By the track record of this post, you'll disagree with my remarks and claim I know jackshit and that I'm mixing up circular logic with validation and whatnot. Would you please download the code again in a separate folder and perform the same study, but this time ablating all features EXCEPT Lunar Angle and see if you get >85% accuracy as well?
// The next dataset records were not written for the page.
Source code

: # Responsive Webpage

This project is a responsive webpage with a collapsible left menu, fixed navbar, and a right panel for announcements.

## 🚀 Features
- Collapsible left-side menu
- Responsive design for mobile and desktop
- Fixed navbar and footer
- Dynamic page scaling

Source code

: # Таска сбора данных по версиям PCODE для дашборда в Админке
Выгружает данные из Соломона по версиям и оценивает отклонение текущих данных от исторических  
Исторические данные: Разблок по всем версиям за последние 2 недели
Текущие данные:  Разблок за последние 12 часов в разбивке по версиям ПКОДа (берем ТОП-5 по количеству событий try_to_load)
Or try running it with some gibberish text, MarcoP once uploaded an OCR of the Codex Seraphinianus to GitHub, I think that ought to do it.
I hear you, so I’m exploring an approach that might be worth testing.
To avoid any issues with overfitting, circularity, or trivial phase assignment, what I’m currently doing is:
-Preprocessing the texts (EVA and controls) to extract tokens per page.
-Generating specific controls:
-Simple randomization (CONTROL).
-Randomization maintaining word length (CONTROL2).
-Randomization to maintain the number of tokens per page (CONTROL3).
-Randomization that maintains the token frequency distribution (CONTROL4).
-Vectorizing each page with TF-IDF.
-Applying thematic models like LDA and NMF (without using lunar angles).
-Segmenting the pages into macroblocks based on the detected thematic distribution (hierarchical clustering).
-Validating the structure through:
-Permutation Test with Random Forest to check if macroblock assignment can be predicted from topic distribution.
-Ablation of topics to see if the structure holds when features are removed.
-Bootstrap resampling of macroblocks to test structural robustness.
-Additional validations like predicting macroblocks based solely on page index (to rule out positional biases) and full text shuffle tests.
-Comparing the full pipeline applied to EVA and the different control corpora.
I’m currently testing this, and so far, the results seem pretty interesting. This approach would give a spotless result.
If any structures emerge this way, they would be pretty plausible.
If it holds up, it could be a way to validate the existence of an internal structure in the manuscript without relying on lunar angle information or risking circularity.
(Still working on it – if the methodology proves solid, I’ll share more details.)